(Stored data)
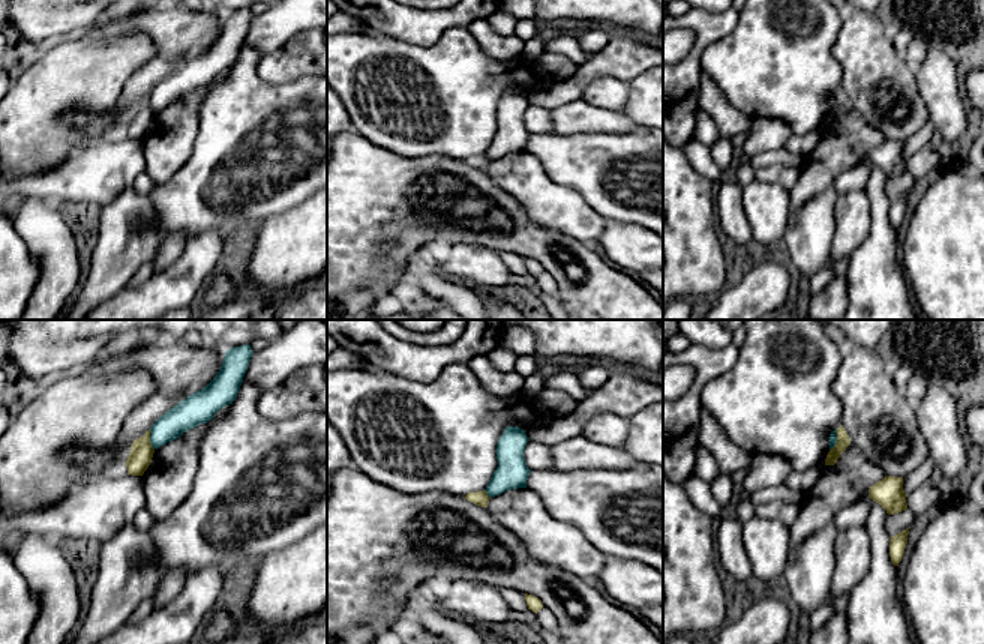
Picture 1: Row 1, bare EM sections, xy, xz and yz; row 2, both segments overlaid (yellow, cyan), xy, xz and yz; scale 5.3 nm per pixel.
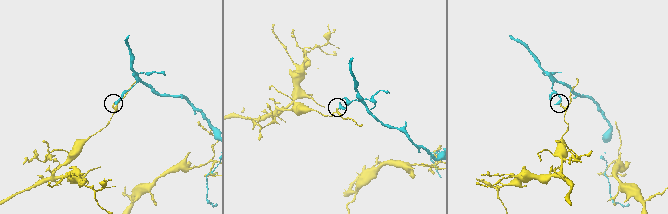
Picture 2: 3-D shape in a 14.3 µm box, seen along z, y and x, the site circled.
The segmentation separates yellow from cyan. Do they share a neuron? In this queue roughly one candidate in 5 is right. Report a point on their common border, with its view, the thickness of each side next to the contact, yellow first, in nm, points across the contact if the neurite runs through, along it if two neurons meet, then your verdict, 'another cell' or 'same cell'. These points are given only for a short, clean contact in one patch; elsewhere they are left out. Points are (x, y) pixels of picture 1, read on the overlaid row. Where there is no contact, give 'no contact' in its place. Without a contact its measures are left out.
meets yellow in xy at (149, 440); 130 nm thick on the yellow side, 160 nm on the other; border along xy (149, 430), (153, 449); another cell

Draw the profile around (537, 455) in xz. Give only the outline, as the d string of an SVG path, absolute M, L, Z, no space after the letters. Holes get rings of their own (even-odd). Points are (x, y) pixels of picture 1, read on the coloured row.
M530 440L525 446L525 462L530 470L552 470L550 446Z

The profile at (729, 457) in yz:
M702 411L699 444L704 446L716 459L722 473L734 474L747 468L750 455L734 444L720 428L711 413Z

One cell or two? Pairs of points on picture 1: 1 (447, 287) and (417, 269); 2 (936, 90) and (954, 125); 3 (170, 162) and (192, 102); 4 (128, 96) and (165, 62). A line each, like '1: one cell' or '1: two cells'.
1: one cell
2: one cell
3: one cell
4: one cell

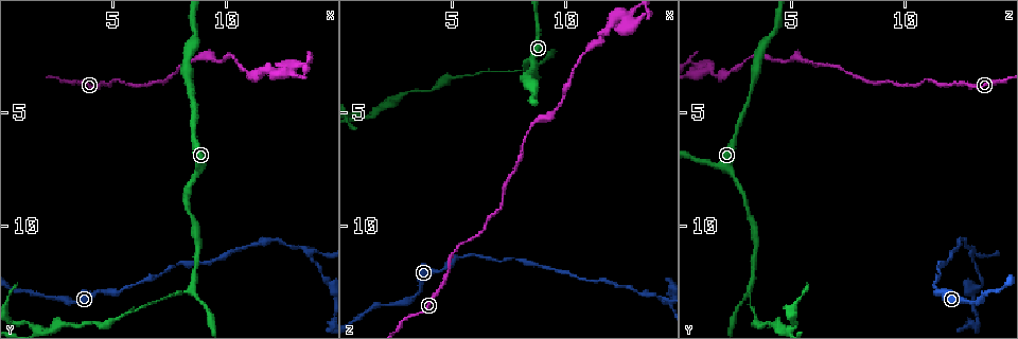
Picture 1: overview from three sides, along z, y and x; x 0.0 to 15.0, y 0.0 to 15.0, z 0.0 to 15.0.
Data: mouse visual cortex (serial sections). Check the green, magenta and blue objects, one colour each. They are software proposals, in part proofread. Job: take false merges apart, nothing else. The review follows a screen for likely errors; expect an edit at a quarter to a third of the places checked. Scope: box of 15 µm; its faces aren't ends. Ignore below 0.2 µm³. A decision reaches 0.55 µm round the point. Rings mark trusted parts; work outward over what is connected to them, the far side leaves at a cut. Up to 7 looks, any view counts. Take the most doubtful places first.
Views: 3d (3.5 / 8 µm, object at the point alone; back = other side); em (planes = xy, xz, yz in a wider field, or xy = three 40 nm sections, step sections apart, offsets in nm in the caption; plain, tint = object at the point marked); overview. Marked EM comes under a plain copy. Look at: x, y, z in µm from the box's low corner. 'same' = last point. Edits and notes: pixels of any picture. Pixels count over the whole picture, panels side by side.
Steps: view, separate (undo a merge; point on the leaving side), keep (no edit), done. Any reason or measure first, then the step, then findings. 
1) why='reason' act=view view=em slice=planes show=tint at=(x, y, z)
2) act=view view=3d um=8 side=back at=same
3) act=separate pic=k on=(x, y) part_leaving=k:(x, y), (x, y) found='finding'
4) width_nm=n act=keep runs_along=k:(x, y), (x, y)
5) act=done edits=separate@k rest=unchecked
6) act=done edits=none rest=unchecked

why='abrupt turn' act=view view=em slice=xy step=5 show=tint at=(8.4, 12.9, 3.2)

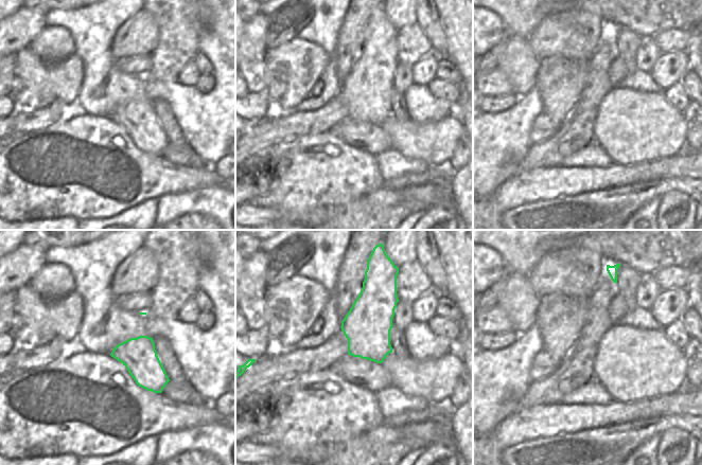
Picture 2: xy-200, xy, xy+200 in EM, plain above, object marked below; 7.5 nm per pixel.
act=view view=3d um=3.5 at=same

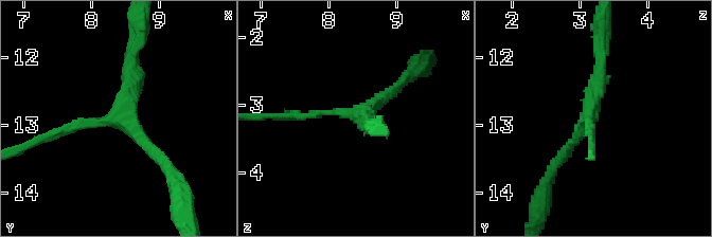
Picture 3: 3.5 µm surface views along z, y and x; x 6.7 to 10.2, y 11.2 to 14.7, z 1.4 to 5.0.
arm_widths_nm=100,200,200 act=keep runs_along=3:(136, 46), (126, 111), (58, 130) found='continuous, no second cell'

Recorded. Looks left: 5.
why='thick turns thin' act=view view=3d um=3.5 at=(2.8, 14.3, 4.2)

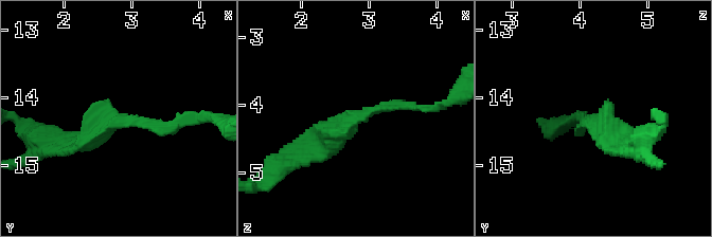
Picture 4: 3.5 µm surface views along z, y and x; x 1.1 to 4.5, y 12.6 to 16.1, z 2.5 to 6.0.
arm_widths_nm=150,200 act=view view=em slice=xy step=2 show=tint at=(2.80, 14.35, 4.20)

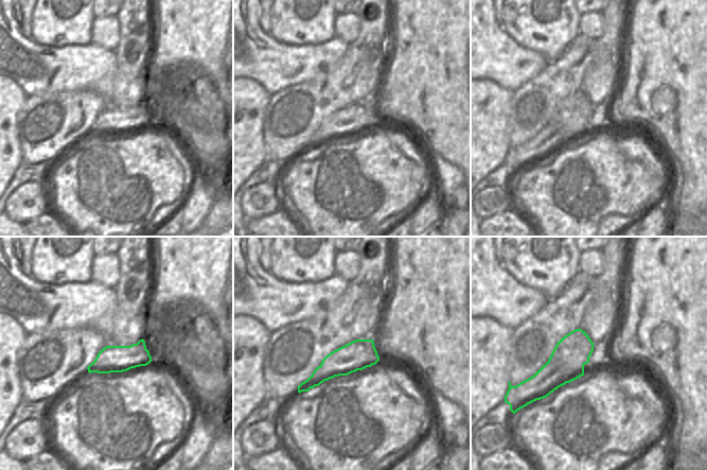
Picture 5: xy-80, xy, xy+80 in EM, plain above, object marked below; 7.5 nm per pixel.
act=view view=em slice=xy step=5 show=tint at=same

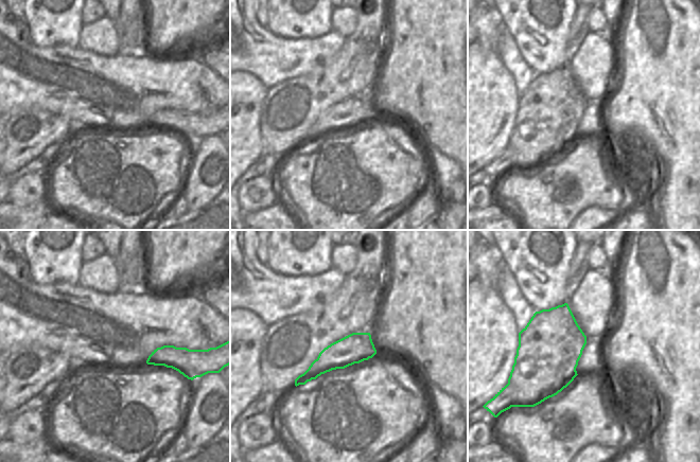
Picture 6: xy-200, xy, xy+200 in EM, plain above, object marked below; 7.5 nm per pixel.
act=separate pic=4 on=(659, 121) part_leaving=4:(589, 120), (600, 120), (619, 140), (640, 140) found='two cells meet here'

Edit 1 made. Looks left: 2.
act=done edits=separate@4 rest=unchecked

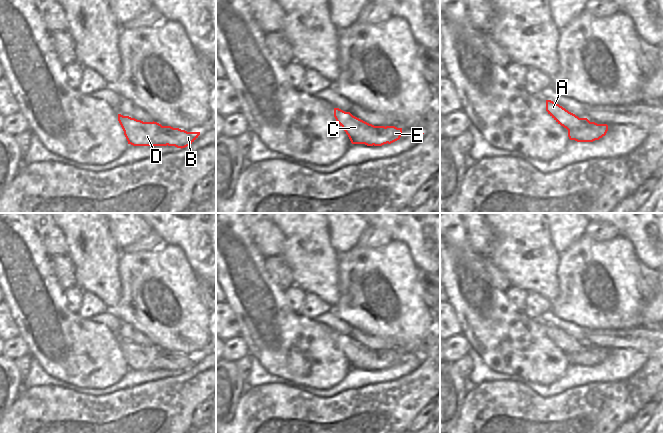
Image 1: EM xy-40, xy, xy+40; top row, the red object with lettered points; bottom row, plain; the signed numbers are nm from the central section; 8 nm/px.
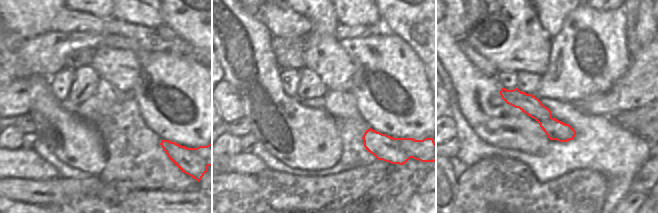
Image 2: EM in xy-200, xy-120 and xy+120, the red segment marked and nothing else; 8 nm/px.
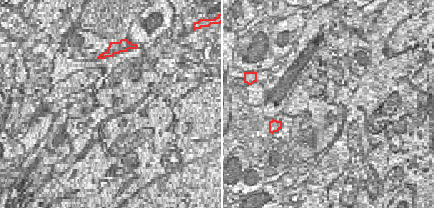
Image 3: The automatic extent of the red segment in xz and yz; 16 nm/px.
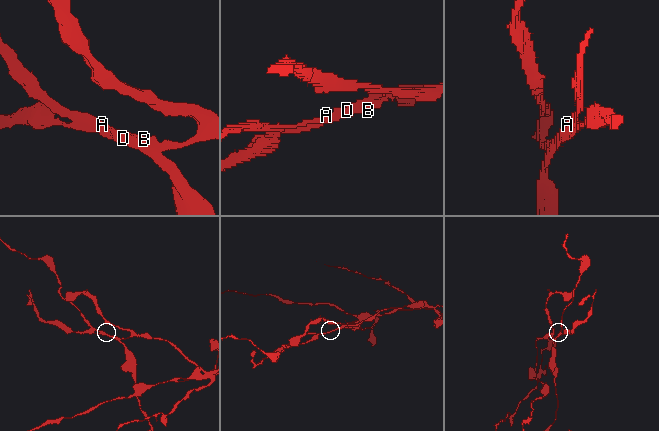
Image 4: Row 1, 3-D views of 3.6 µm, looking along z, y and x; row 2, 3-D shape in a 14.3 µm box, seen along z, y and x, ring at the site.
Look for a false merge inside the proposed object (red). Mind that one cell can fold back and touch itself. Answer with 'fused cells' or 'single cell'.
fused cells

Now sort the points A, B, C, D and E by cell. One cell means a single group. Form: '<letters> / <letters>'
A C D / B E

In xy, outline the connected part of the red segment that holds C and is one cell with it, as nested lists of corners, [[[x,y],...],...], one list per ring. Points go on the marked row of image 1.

**GOAL OF THE EXERCISE:**
Write the data out again exactly, but without its images.

**EXERCISE RESULT:**
Picture 1: Row 1, bare EM sections, xy, xz and yz; row 2, both segments overlaid (yellow, cyan), xy, xz and yz; scale 5.3 nm per pixel.
Picture 2: 3-D shape in a 14.3 µm box, seen along z, y and x, the site circled.
The segmentation separates yellow from cyan. Do they share a neuron? In this queue roughly one candidate in 5 is right. Report a point on their common border, with its view, the thickness of each side next to the contact, yellow first, in nm, points across the contact if the neurite runs through, along it if two neurons meet, then your verdict, 'another cell' or 'same cell'. These points are given only for a short, clean contact in one patch; elsewhere they are left out. Points are (x, y) pixels of picture 1, read on the overlaid row. Where there is no contact, give 'no contact' in its place. Without a contact its measures are left out.
meets yellow in xy at (149, 440); 130 nm thick on the yellow side, 160 nm on the other; border along xy (149, 430), (153, 449); another cell

Draw the profile around (537, 455) in xz. Give only the outline, as the d string of an SVG path, absolute M, L, Z, no space after the letters. Holes get rings of their own (even-odd). Points are (x, y) pixels of picture 1, read on the coloured row.
M530 440L525 446L525 462L530 470L552 470L550 446Z

The profile at (729, 457) in yz:
M702 411L699 444L704 446L716 459L722 473L734 474L747 468L750 455L734 444L720 428L711 413Z

One cell or two? Pairs of points on picture 1: 1 (447, 287) and (417, 269); 2 (936, 90) and (954, 125); 3 (170, 162) and (192, 102); 4 (128, 96) and (165, 62). A line each, like '1: one cell' or '1: two cells'.
1: one cell
2: one cell
3: one cell
4: one cell

Picture 1: overview from three sides, along z, y and x; x 0.0 to 15.0, y 0.0 to 15.0, z 0.0 to 15.0.
Data: mouse visual cortex (serial sections). Check the green, magenta and blue objects, one colour each. They are software proposals, in part proofread. Job: take false merges apart, nothing else. The review follows a screen for likely errors; expect an edit at a quarter to a third of the places checked. Scope: box of 15 µm; its faces aren't ends. Ignore below 0.2 µm³. A decision reaches 0.55 µm round the point. Rings mark trusted parts; work outward over what is connected to them, the far side leaves at a cut. Up to 7 looks, any view counts. Take the most doubtful places first.
Views: 3d (3.5 / 8 µm, object at the point alone; back = other side); em (planes = xy, xz, yz in a wider field, or xy = three 40 nm sections, step sections apart, offsets in nm in the caption; plain, tint = object at the point marked); overview. Marked EM comes under a plain copy. Look at: x, y, z in µm from the box's low corner. 'same' = last point. Edits and notes: pixels of any picture. Pixels count over the whole picture, panels side by side.
Steps: view, separate (undo a merge; point on the leaving side), keep (no edit), done. Any reason or measure first, then the step, then findings. 
1) why='reason' act=view view=em slice=planes show=tint at=(x, y, z)
2) act=view view=3d um=8 side=back at=same
3) act=separate pic=k on=(x, y) part_leaving=k:(x, y), (x, y) found='finding'
4) width_nm=n act=keep runs_along=k:(x, y), (x, y)
5) act=done edits=separate@k rest=unchecked
6) act=done edits=none rest=unchecked

why='abrupt turn' act=view view=em slice=xy step=5 show=tint at=(8.4, 12.9, 3.2)

Picture 2: xy-200, xy, xy+200 in EM, plain above, object marked below; 7.5 nm per pixel.
act=view view=3d um=3.5 at=same

Picture 3: 3.5 µm surface views along z, y and x; x 6.7 to 10.2, y 11.2 to 14.7, z 1.4 to 5.0.
arm_widths_nm=100,200,200 act=keep runs_along=3:(136, 46), (126, 111), (58, 130) found='continuous, no second cell'

Recorded. Looks left: 5.
why='thick turns thin' act=view view=3d um=3.5 at=(2.8, 14.3, 4.2)

Picture 4: 3.5 µm surface views along z, y and x; x 1.1 to 4.5, y 12.6 to 16.1, z 2.5 to 6.0.
arm_widths_nm=150,200 act=view view=em slice=xy step=2 show=tint at=(2.80, 14.35, 4.20)

Picture 5: xy-80, xy, xy+80 in EM, plain above, object marked below; 7.5 nm per pixel.
act=view view=em slice=xy step=5 show=tint at=same

Picture 6: xy-200, xy, xy+200 in EM, plain above, object marked below; 7.5 nm per pixel.
act=separate pic=4 on=(659, 121) part_leaving=4:(589, 120), (600, 120), (619, 140), (640, 140) found='two cells meet here'

Edit 1 made. Looks left: 2.
act=done edits=separate@4 rest=unchecked

Image 1: EM xy-40, xy, xy+40; top row, the red object with lettered points; bottom row, plain; the signed numbers are nm from the central section; 8 nm/px.
Image 2: EM in xy-200, xy-120 and xy+120, the red segment marked and nothing else; 8 nm/px.
Image 3: The automatic extent of the red segment in xz and yz; 16 nm/px.
Image 4: Row 1, 3-D views of 3.6 µm, looking along z, y and x; row 2, 3-D shape in a 14.3 µm box, seen along z, y and x, ring at the site.
Look for a false merge inside the proposed object (red). Mind that one cell can fold back and touch itself. Answer with 'fused cells' or 'single cell'.
fused cells

Now sort the points A, B, C, D and E by cell. One cell means a single group. Form: '<letters> / <letters>'
A C D / B E

In xy, outline the connected part of the red segment that holds C and is one cell with it, as nested lists of corners, [[[x,y],...],...], one list per ring. Points go on the marked row of image 1.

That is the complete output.